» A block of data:
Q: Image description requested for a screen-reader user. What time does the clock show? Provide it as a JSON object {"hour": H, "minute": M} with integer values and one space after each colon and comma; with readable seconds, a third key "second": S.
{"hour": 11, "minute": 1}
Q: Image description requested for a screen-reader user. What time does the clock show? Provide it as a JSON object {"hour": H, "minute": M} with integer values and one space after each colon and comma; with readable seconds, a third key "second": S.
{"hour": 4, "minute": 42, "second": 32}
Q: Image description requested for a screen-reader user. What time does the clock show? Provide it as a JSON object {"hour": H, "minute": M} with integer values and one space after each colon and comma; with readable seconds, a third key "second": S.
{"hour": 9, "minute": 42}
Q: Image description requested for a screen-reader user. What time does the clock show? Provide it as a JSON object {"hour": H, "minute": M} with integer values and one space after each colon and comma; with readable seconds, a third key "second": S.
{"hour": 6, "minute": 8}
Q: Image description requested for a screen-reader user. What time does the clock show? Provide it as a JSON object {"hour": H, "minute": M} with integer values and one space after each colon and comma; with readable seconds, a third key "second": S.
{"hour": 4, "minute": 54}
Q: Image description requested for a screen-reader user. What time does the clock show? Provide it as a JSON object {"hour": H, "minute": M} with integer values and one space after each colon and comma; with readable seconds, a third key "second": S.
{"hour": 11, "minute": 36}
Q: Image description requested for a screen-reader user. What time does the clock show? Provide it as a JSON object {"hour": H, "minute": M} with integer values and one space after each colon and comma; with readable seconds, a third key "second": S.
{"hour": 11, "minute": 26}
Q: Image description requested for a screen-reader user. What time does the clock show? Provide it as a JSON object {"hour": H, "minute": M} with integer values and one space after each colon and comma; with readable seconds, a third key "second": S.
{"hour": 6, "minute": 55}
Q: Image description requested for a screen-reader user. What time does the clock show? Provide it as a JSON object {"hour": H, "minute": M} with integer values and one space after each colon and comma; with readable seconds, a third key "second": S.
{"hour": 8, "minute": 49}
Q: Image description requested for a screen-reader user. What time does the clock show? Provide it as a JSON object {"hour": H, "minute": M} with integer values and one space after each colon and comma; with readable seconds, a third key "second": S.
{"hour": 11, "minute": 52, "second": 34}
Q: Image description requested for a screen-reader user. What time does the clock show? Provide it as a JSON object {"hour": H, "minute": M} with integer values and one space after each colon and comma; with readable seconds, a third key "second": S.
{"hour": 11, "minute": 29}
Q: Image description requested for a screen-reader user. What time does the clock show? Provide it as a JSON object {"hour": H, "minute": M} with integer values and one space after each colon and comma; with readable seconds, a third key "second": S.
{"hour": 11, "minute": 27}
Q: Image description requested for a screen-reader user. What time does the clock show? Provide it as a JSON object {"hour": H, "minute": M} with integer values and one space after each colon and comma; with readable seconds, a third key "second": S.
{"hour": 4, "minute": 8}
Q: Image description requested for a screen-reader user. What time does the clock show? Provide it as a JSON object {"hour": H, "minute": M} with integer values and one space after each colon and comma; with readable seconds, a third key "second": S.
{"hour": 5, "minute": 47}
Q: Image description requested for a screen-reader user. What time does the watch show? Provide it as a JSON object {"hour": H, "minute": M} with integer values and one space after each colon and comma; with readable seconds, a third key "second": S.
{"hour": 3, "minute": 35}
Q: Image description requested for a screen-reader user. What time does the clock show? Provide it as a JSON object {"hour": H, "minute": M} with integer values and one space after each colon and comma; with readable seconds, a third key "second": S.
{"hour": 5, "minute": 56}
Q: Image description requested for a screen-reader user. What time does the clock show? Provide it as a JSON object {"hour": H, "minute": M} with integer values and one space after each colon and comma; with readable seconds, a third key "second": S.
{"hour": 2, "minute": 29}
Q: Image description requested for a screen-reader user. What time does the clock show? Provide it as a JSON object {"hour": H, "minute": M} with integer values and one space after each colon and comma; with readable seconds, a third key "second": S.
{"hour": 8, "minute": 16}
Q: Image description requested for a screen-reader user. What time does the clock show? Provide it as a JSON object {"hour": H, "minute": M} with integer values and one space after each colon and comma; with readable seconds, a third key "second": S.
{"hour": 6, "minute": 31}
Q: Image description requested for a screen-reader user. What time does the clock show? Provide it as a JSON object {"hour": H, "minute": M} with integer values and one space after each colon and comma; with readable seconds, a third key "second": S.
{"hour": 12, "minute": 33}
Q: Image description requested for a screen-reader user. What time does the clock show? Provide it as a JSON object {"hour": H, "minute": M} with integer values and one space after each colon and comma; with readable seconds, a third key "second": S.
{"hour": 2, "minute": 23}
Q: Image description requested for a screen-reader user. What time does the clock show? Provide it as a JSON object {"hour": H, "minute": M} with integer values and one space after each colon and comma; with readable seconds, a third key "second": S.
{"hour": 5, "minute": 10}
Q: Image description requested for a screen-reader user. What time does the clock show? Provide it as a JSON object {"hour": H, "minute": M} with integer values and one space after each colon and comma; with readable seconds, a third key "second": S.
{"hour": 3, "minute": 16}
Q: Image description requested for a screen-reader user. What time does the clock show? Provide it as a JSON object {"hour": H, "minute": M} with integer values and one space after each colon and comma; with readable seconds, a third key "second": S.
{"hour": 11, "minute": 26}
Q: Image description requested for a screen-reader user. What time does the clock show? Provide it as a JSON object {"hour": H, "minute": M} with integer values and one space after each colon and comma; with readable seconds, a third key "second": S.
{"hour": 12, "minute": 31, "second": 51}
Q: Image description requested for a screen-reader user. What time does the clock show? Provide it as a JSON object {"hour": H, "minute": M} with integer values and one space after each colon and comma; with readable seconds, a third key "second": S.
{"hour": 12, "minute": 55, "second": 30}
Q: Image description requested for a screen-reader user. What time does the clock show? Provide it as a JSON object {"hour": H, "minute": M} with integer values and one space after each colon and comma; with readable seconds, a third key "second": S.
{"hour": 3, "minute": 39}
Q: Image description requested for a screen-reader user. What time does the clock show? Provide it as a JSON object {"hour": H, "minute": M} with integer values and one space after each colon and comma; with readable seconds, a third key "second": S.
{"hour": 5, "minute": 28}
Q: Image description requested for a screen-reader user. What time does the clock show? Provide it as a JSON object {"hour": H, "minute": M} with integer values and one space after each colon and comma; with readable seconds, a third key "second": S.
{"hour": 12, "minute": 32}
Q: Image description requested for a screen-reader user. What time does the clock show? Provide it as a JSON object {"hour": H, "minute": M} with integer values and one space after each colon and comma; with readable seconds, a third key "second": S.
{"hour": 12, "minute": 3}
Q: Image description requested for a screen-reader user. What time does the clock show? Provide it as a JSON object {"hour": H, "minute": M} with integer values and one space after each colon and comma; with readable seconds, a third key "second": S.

» THE REQUEST: Select every line in the block of data above that contains the word "watch", and copy each such line.

» THE COMPLETED TASK:
Q: Image description requested for a screen-reader user. What time does the watch show? Provide it as a JSON object {"hour": H, "minute": M} with integer values and one space after each colon and comma; with readable seconds, a third key "second": S.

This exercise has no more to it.